KAZANMA İSTEĞİ ÜST Düzeydeydi

bir daha 3’lü savunma kurgusuyla oyuna başlayan Fenerbahçe’de oyun disiplini ve kazanma isteği üst düzeyde idi. İkili gayretlerde de konuk Rizespor’a oranla fazlaca daha kuvvetli görünen sarı lacivertli grupta, oyunda kaldığı kısımlarda Diego Rossi hareketli futboluyla rakibin savunma istikrarını bozan isimdi. Lakin Uruguaylı futbolcu bitirici vuruşlarda mahir değildi.

bir evvel ligde oynadığı 7 deplasman maçının hepsini kaybeden Rizespor ise 2-0’dan daha sonra büsbütün teslim bayrağını çekti.

SOSA’NIN KLASI FARK YARATTI

Oyun disiplininden büsbütün kopan konuk grup karşısında Jose Sosa’nın maestroluğa soyunduğu son kısımda Atilla Szalai de ataklara katılıp asistlerle adeta futbol keyfi yaptı. Hat-trick’e imza atan Serdar Dursun, ağır bir santfor ancak değerli bir özelliği var: Kale önünde epeyce tesirli, takipçi ve gol vuruşları pak.

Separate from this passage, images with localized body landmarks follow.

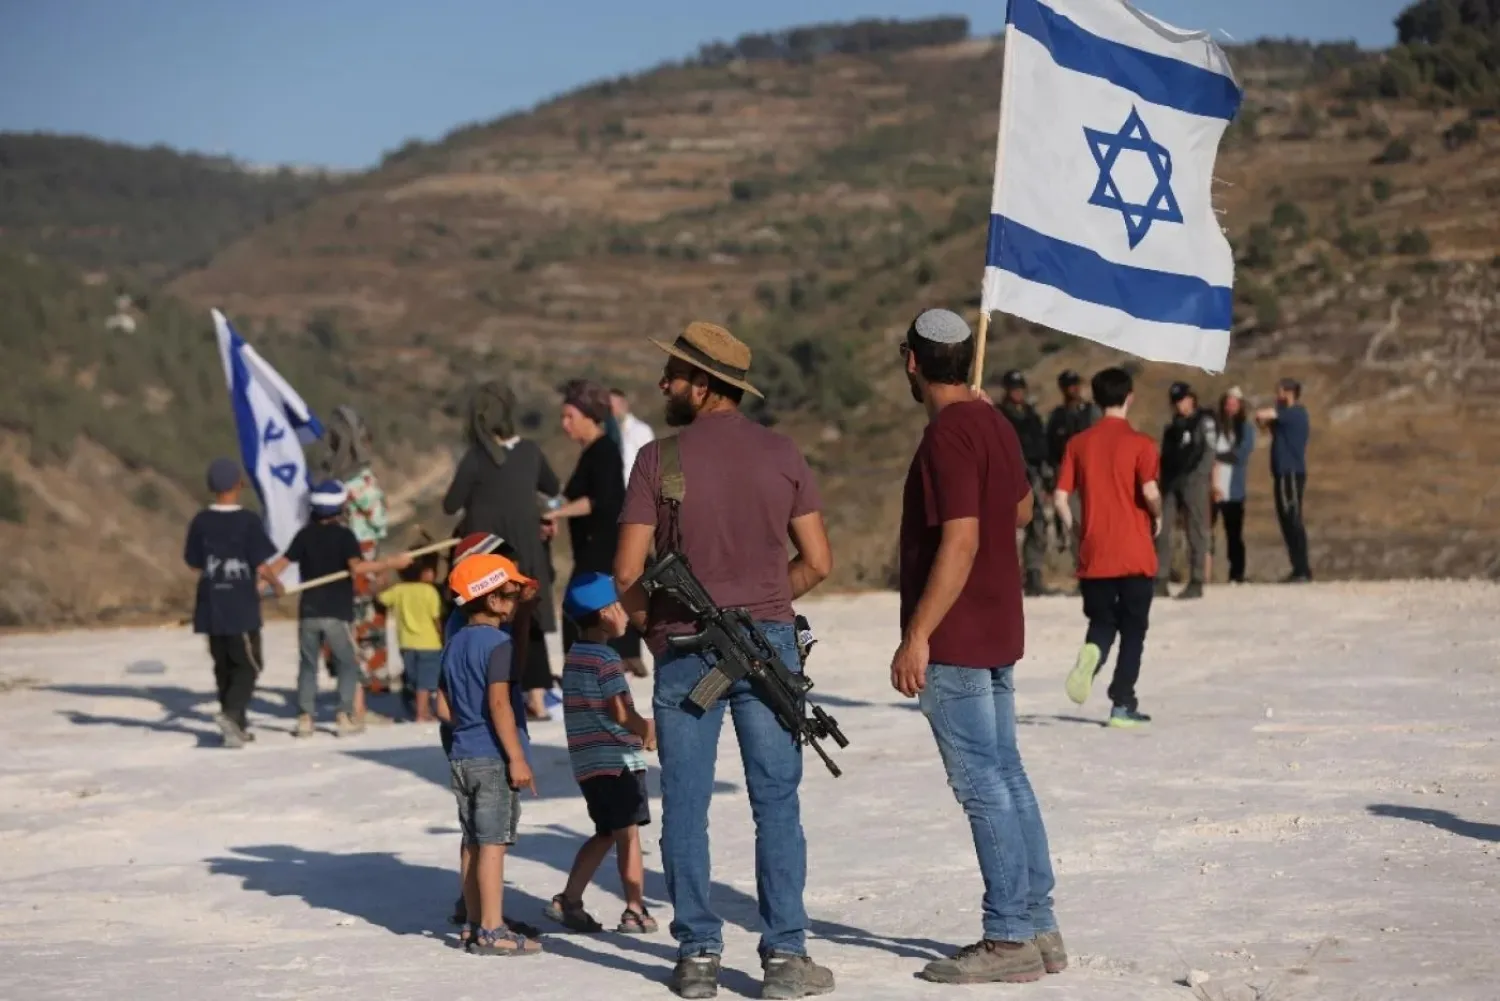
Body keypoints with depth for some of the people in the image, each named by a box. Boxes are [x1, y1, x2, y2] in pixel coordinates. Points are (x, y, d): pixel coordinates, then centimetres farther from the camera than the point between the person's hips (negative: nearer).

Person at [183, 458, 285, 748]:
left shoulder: (201, 521, -1)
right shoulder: (248, 521, -12)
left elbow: (195, 564, 4)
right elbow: (262, 566, -13)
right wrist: (276, 583, 7)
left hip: (212, 607, 4)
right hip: (242, 607, -4)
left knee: (224, 665, 15)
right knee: (248, 665, 5)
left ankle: (237, 726, 20)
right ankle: (232, 713, -17)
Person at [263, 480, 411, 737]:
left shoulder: (305, 534, 4)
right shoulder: (344, 535, -7)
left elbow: (281, 563, 1)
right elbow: (357, 566, -21)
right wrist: (391, 563, -17)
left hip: (309, 612, 3)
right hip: (337, 613, -3)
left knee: (307, 665, 12)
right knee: (348, 664, 9)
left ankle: (305, 717, 6)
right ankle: (345, 715, 1)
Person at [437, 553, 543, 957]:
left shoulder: (454, 646, 13)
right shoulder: (498, 644, -13)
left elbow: (443, 708, 13)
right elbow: (499, 703, -20)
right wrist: (516, 757, -19)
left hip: (462, 756, 8)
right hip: (494, 758, -8)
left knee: (473, 842, 12)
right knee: (493, 843, -6)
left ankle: (474, 925, 17)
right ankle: (491, 931, -6)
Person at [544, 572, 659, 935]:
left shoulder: (575, 657, 14)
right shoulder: (605, 658, -14)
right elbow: (621, 713, -17)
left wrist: (640, 727, 15)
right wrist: (648, 730, 1)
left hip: (587, 762, 9)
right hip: (617, 760, -9)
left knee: (605, 834, 17)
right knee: (628, 834, -2)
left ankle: (568, 901, 13)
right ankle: (636, 911, 0)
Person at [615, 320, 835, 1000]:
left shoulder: (661, 459, -6)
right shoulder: (781, 454, 2)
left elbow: (628, 572, -8)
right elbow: (817, 561, 3)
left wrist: (654, 631, 9)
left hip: (683, 649, -2)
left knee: (686, 808, 7)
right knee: (776, 804, 4)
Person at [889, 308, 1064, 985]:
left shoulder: (948, 435, -18)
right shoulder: (994, 424, 10)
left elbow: (959, 544, -23)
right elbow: (1021, 508, 26)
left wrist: (916, 637, -22)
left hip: (954, 643, -9)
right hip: (997, 633, 9)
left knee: (983, 787, -6)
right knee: (1006, 779, 13)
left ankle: (1009, 941, -3)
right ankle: (1037, 928, 17)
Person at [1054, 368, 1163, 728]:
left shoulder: (1079, 444, 5)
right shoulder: (1139, 444, -6)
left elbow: (1060, 499, 1)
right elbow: (1149, 492, -19)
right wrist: (1157, 517, 1)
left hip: (1094, 556, 3)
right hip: (1135, 555, -3)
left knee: (1102, 623, 15)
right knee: (1132, 631, 8)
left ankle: (1092, 652, -19)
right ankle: (1123, 705, 4)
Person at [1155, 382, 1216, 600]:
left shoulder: (1204, 421, 2)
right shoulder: (1172, 425, 20)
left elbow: (1209, 452, -6)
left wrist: (1209, 481, -15)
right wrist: (1163, 481, 12)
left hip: (1194, 482, -6)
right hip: (1171, 482, 6)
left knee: (1196, 531, -3)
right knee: (1162, 529, -2)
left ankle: (1196, 583, -2)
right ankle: (1160, 581, -1)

Dün Fenerbahçe, dönem başından bu yana iilk sefer taraftarına rahat bir maç izletti ve birinci kere bu biçimdesine farklı kazandı. Üst üste kaybedilen maçlara karşın bu iştah ve oyun disiplini sarı lacivertliler açısından sevindirici.

Konuk takım Rizespor’a gelince; grup savunması yapamıyorlar. Atakta fazlaca etkisizler ve tahminen de en olumsuz tarafları dirençsiz olmaları. niye deplasmanda 8’de 0 çektiklerini anlamak, dünkü maçı izledikten daha sonra hiç de güç olmasa gerek.